REQUEST - Select each line in the entries below that contains the string "True". Matching is case-sensitive.

RECORD EXCERPTS -
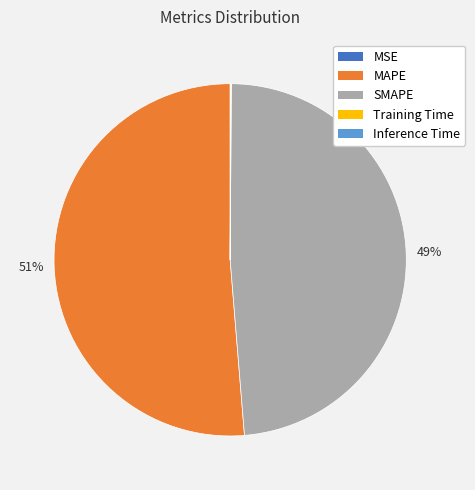

True or false: SMAPE accounts for 49% of the total.

True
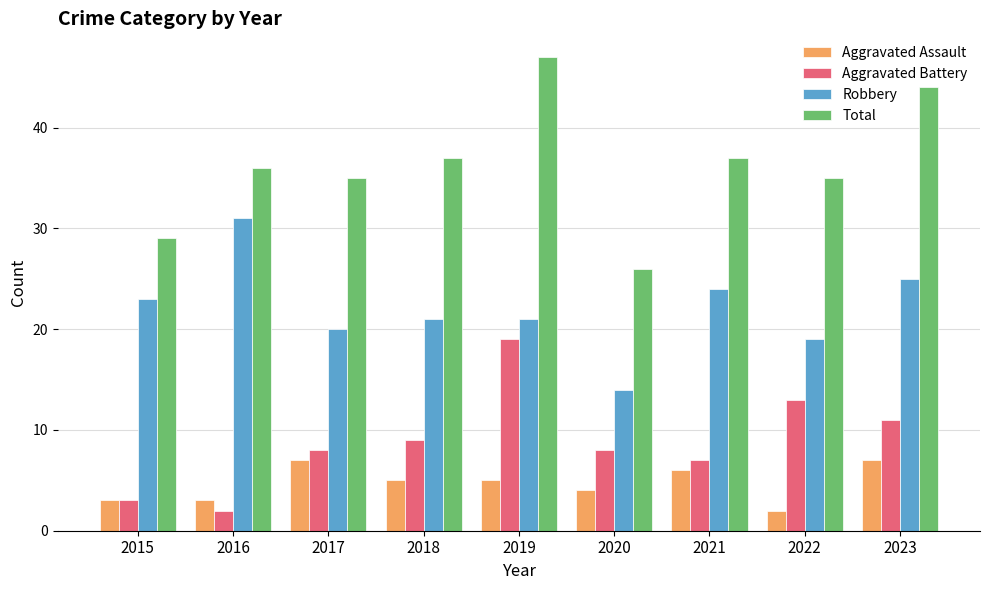

How many groups of bars are there?

9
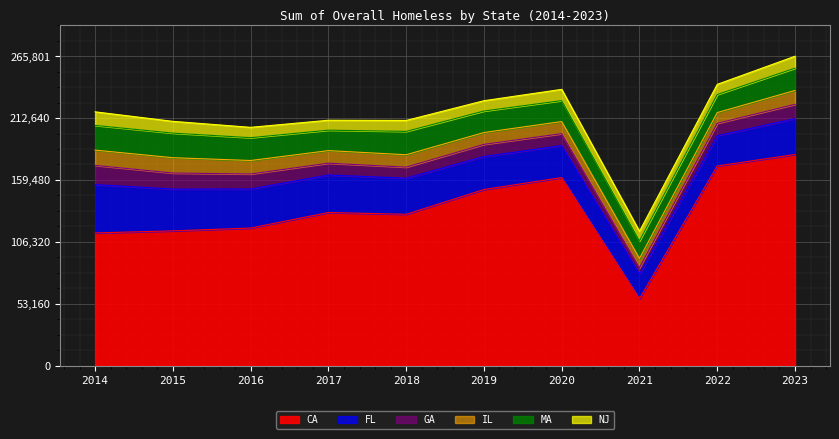

The value of FL at 2022 is 25959. True or false?

True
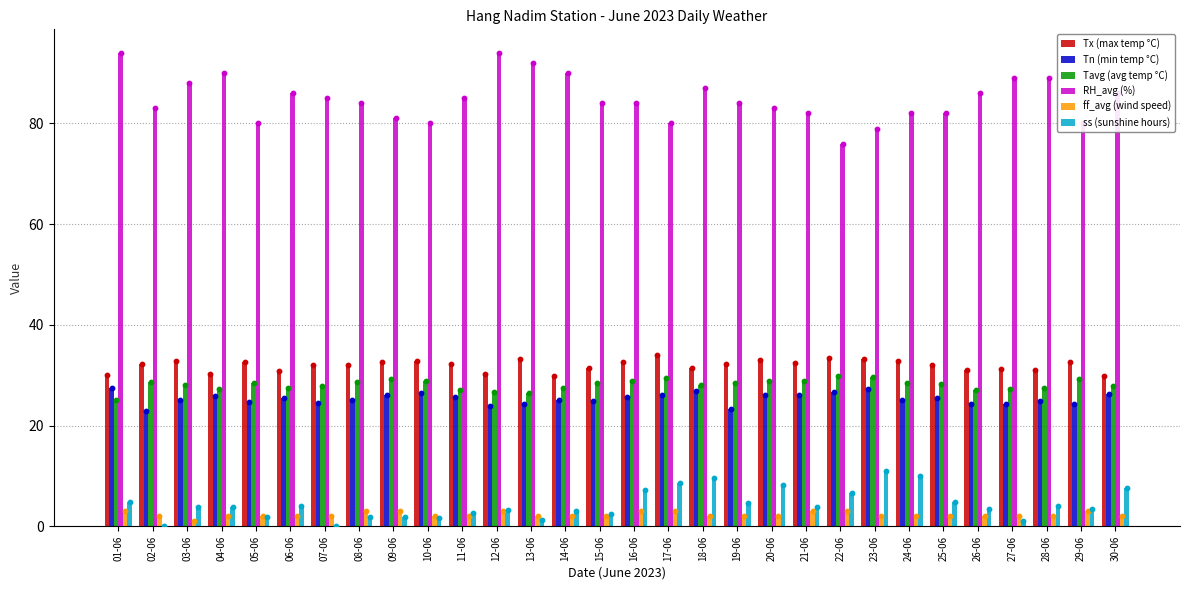

What is the total value across all series at 15-06?

173.2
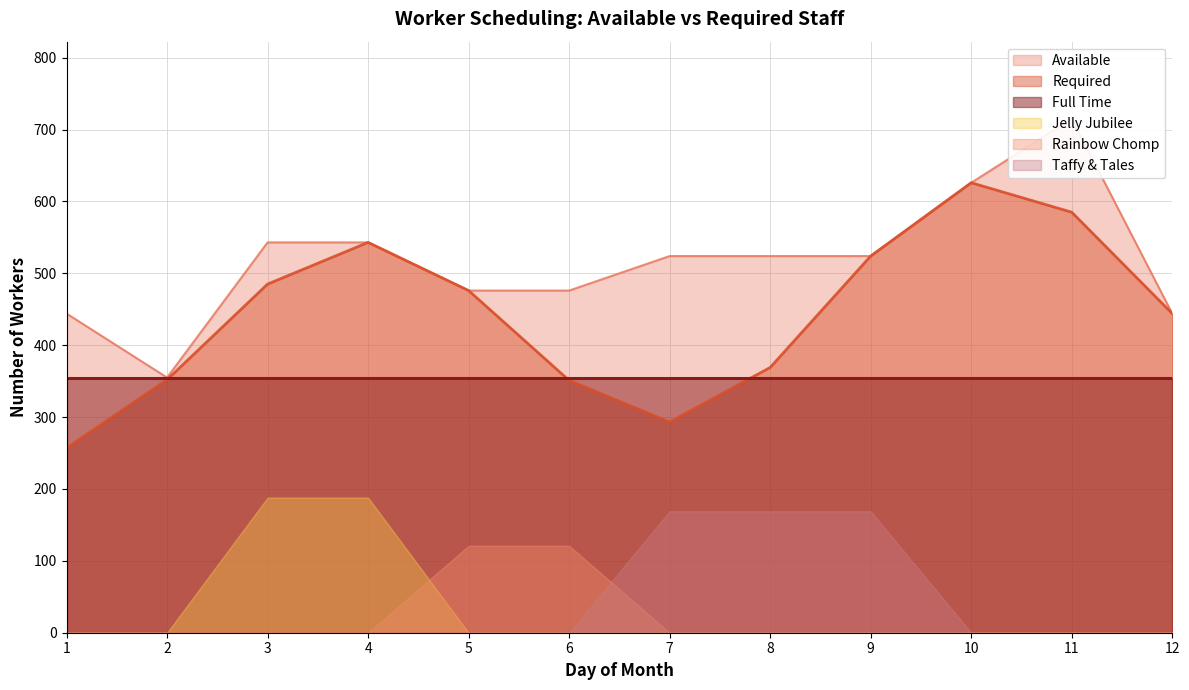

Which series has the largest total across all categories?

Available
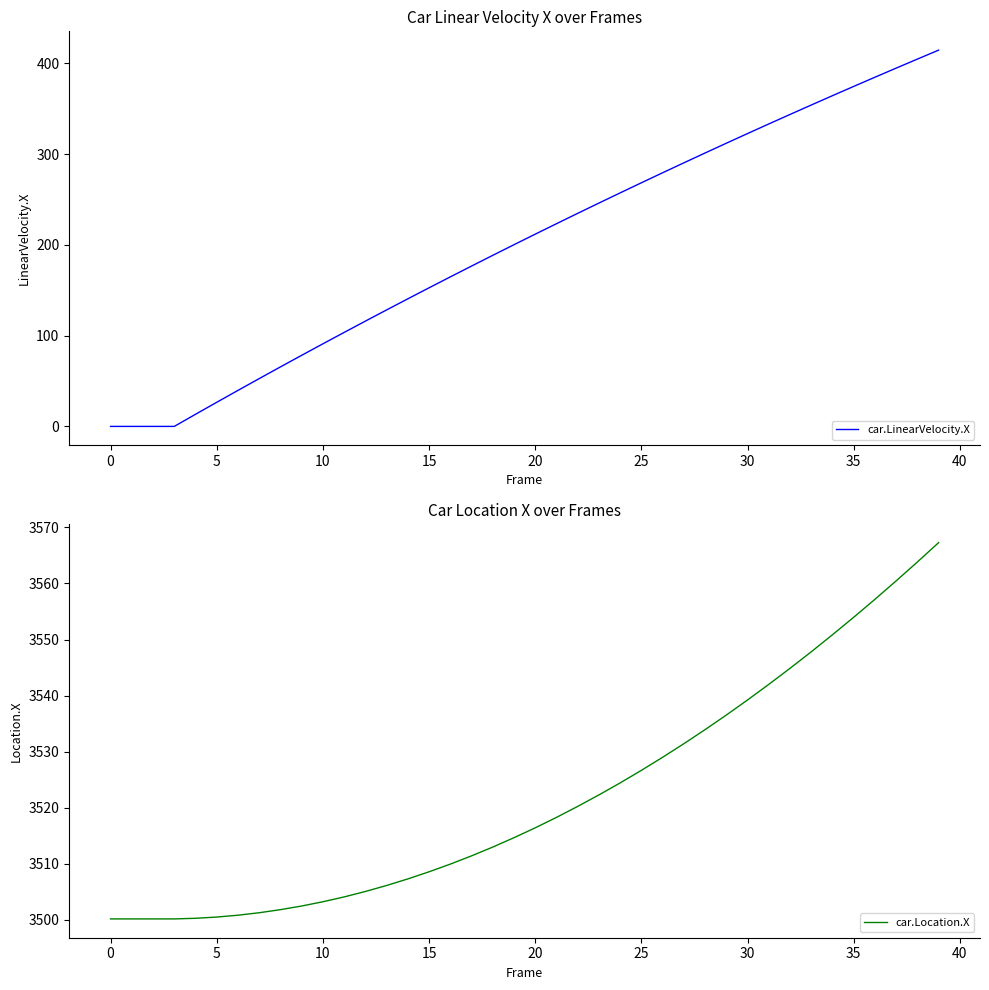

What is the lowest value of the car.Location.X series?

3500.2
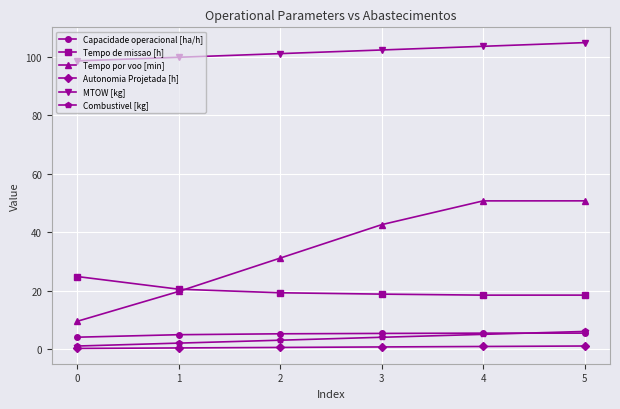

What are all the series names shown in the legend?

Capacidade operacional [ha/h], Tempo de missao [h], Tempo por voo [min], Autonomia Projetada [h], MTOW [kg], Combustivel [kg]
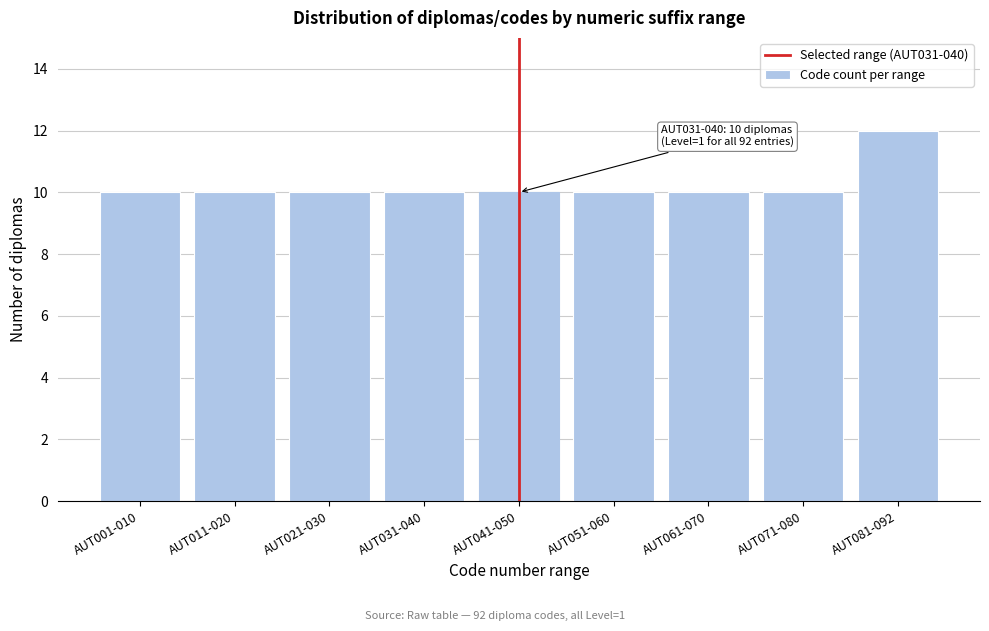

Reading left to right, list all the values displayed in this chart.

AUT001-010=10	AUT011-020=10	AUT021-030=10	AUT031-040=10	AUT041-050=10	AUT051-060=10	AUT061-070=10	AUT071-080=10	AUT081-092=12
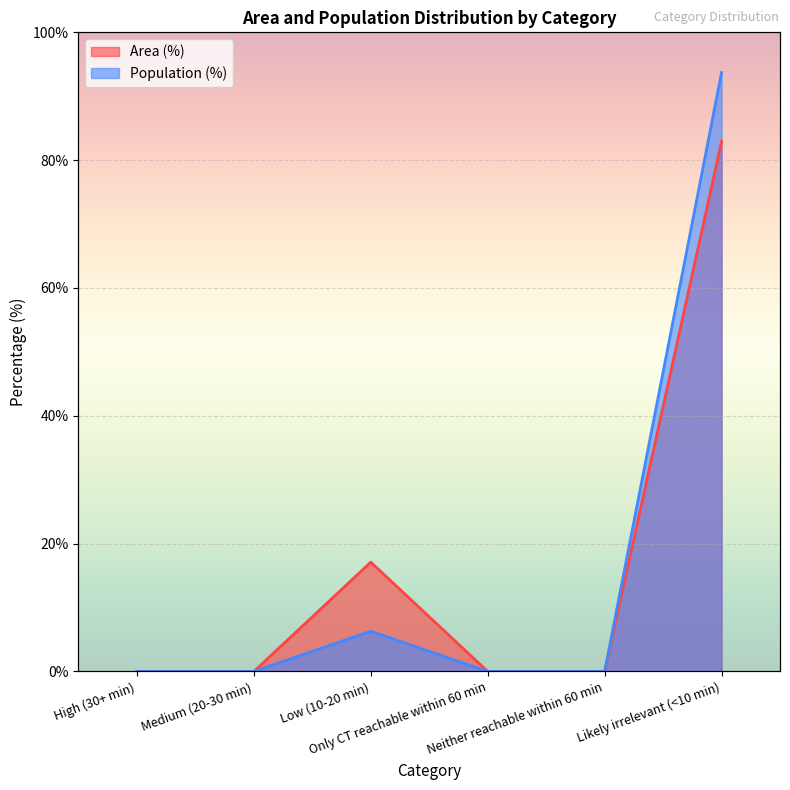

At which label is Area (%) closest to 41?

Low (10-20 min)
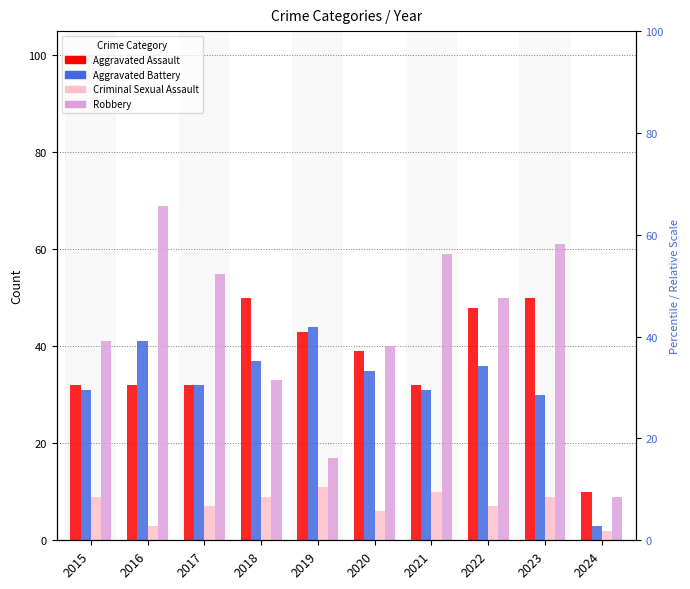

The value of Robbery at 2024 is 9. True or false?

True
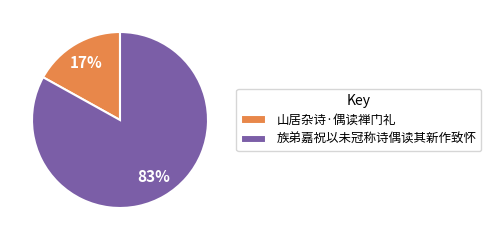

True or false: 族弟嘉祝以未冠称诗偶读其新作致怀 accounts for 74% of the total.

False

SOLUTION FOR THIS TASK -
True or false: SMAPE accounts for 49% of the total.
True
The value of FL at 2022 is 25959. True or false?
True
The value of Robbery at 2024 is 9. True or false?
True
True or false: 族弟嘉祝以未冠称诗偶读其新作致怀 accounts for 74% of the total.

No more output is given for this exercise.